Diagnosis Noonans?

We’re…well in many ways some people would say we’re almost at the end of our diagnostic journey after three years of being a SWAN family (Syndrome Without A Name). But in so many ways we’re only at the start of everything and I’m still shocked. Still taking it in. Still trying to come to terms with something that I’d desperately tried to convince myself was just a slow start. She’ll catch up in her own time. I’ve said those words so many times to so many people. And yes whilst they are still true, the fact is she has a genetic condition that will be with her for her whole life. So whilst I can say she might catch up slowly to her peers, or she might not (okay if I’m truthful with myself probably not but I want to aim high, I want it to be easy for her), she IS different.

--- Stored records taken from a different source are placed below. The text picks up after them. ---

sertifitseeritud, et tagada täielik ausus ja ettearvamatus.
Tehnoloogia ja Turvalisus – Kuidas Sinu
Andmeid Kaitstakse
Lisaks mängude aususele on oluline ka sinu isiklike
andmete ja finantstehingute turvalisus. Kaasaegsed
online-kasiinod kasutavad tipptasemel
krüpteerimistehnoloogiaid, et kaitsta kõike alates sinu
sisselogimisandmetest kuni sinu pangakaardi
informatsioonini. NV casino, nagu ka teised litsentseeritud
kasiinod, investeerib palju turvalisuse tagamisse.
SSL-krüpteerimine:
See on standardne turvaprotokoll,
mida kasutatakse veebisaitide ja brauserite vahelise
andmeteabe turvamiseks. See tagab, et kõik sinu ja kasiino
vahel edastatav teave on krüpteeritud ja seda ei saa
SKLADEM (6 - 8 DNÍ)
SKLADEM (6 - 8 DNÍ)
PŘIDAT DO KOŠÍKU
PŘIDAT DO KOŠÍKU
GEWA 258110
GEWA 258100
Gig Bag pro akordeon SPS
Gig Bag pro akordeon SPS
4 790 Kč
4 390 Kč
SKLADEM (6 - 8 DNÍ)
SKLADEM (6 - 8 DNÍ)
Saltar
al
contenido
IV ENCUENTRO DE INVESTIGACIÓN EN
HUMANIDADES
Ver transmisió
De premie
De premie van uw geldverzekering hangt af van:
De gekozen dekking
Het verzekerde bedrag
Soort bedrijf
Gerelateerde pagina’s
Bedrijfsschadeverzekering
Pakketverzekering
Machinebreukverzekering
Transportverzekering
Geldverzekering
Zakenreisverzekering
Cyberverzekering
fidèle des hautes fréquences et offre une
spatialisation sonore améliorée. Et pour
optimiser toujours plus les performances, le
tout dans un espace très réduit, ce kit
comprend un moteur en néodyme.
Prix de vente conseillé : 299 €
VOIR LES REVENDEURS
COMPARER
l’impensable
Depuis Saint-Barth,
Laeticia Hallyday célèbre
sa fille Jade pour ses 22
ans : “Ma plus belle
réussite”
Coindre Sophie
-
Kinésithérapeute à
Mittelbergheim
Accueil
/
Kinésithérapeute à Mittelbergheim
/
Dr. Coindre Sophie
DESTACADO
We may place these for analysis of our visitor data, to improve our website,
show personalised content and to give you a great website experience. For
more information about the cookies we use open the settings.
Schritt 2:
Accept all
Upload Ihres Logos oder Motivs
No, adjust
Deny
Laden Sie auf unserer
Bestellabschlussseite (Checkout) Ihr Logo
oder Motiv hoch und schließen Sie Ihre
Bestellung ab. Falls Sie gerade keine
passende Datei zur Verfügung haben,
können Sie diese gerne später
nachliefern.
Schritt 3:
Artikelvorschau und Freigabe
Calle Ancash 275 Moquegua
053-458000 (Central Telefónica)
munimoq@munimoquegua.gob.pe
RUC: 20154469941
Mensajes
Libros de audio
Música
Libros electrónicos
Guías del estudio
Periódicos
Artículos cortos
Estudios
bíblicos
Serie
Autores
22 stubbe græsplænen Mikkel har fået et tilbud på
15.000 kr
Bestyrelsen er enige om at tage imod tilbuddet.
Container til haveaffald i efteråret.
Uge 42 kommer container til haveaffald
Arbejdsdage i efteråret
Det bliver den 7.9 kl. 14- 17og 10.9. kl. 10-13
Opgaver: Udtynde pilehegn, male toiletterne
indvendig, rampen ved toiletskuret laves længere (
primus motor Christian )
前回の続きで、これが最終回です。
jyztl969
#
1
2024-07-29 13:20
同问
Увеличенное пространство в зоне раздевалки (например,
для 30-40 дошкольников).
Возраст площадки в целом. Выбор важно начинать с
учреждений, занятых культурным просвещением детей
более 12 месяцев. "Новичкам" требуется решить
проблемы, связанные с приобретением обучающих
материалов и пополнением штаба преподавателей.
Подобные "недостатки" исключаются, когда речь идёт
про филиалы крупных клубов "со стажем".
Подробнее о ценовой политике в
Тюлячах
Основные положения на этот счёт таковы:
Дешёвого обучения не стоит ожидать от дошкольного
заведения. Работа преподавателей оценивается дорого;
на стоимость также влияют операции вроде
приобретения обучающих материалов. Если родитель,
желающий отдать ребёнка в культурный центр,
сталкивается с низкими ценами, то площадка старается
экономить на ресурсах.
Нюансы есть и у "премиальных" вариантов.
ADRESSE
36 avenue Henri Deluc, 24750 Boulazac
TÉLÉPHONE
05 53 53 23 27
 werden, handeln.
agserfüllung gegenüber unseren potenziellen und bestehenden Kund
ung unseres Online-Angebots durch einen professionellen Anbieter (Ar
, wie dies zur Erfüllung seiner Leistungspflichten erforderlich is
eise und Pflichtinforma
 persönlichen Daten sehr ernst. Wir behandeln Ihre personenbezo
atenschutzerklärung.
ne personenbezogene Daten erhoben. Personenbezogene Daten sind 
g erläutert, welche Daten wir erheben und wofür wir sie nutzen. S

Since her birth she has been my special little Princess. My bean child. She looked different from the first, almost fae like, her features delicate and unusual. All parents think their child looks special, but bean child did. Nurses commented on it. And as she has grown into the ‘big girl’ three year old she is today, she has had to fight that much harder for every little achievement. Things other people took for granted we couldn’t. Didn’t.

Feeding has been a particularly hard battle from the NGT (Nasal-gastic tube) that fed her to the bottle feeding (only her Daddy or I could feed her) to weaning (another long and painful struggle), even now feeding is still difficult. A daily battle.

Gross motor skills are another area. We waited months for her to crawl, months of watching her after her peers were both crawling then marching across the room, to those first tentative steps again months after other children her age. Even now when I watch her at her ballet class with her one to one helper at her side I’m that much prouder because she battles hard for every little movement, practises over and over at home for something others can do without thinking about it.

And then there is speech. The most noticeable to strangers after her unusual behaviour, her speech is delayed. Hardly understandable by many, I understand her better than most. And she tries so hard to be understood. Yes my bean child is a fighter. Nothing comes easily to her, we work for every little tiny step and we celebrate them all.

So perhaps the genetic disorder wasn’t a total surprise but still when they say the words another piece of my heart breaks for her all over again. Because I want it to be easy and it isn’t. And it won’t be easy. Every step will be a hard won fight for my little bean child. And I know she won’t back down.